The idea behind this exercise obviously was not to establish the company’s strategy two years out by a newbie who had just arrived, but to have an artifact in the form of a roadmap that would serve to trigger a conversation that would allow me to adjust my focus based on a series of strategically prioritized objectives and agreed upon both with the C-Level and with the company’s shareholders.
And you know what happened? That mission accomplished 🚀, I managed to have in record time, a roadmap with some sense that was discussed and modified, creating a good first impression in the company, because although it’s true that saying you only have one chance to make a good impression and although I did not have that impression during my onboarding I was able to give that good impression during my first executive committee about my capabilities.

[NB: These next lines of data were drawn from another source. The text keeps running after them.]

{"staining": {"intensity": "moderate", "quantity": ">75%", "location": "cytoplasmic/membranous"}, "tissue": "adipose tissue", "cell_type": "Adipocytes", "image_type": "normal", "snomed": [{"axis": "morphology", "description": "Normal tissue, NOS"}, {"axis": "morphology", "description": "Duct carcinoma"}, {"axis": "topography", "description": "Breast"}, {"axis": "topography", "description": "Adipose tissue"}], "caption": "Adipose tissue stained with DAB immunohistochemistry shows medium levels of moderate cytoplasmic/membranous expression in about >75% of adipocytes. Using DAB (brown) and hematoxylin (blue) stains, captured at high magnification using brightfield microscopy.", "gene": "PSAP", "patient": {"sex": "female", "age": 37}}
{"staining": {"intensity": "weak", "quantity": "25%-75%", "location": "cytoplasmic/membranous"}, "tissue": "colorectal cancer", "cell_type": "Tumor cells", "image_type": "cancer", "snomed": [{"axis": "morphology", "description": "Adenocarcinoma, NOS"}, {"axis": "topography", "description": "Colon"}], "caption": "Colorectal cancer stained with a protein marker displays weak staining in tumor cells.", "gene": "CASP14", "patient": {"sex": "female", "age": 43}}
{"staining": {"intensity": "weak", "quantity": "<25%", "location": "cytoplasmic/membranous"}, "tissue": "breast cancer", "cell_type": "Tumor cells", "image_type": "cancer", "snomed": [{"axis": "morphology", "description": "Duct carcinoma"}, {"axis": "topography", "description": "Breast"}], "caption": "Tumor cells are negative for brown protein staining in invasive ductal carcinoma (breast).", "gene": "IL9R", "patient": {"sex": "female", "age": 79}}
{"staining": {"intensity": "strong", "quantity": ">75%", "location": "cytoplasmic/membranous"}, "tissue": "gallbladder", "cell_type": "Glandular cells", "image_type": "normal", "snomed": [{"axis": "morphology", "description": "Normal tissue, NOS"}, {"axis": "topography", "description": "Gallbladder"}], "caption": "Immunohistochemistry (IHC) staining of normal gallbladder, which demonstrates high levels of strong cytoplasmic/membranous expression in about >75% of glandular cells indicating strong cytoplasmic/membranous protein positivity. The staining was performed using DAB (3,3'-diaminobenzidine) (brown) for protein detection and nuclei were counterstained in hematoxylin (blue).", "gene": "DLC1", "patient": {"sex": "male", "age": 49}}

In conclusion, my first days as CPO were full of unexpected challenges and significant learnings. The key to navigating this uncertainty was adopting a proactive and strategic attitude. I would like to highlight three essential lessons that I think will be useful to anyone facing similar situations:
Preparation: Although formal onboarding was nonexistent, creating one’s own based on dialogue and exploration was crucial. Don’t wait to be given all the answers; actively seek to understand the environment and dynamics of your new organization.
Collaboration: Establishing early connections with key people, especially in areas such as technology and marketing, can provide crucial insights and facilitate important synergies.
Strategy: Using strategic planning tools, like the ‘balanced score card’, helps structure your thoughts and align your actions with broader business objectives.
These strategies not only helped me survive but thrive in a challenging environment. For those who find themselves in similar situations, I recommend adopting a similar approach: face chaos with curiosity, preparation, and a clear plan. What about you? Have you faced similar challenges? What strategies have worked for you? I look forward to your comments and experiences.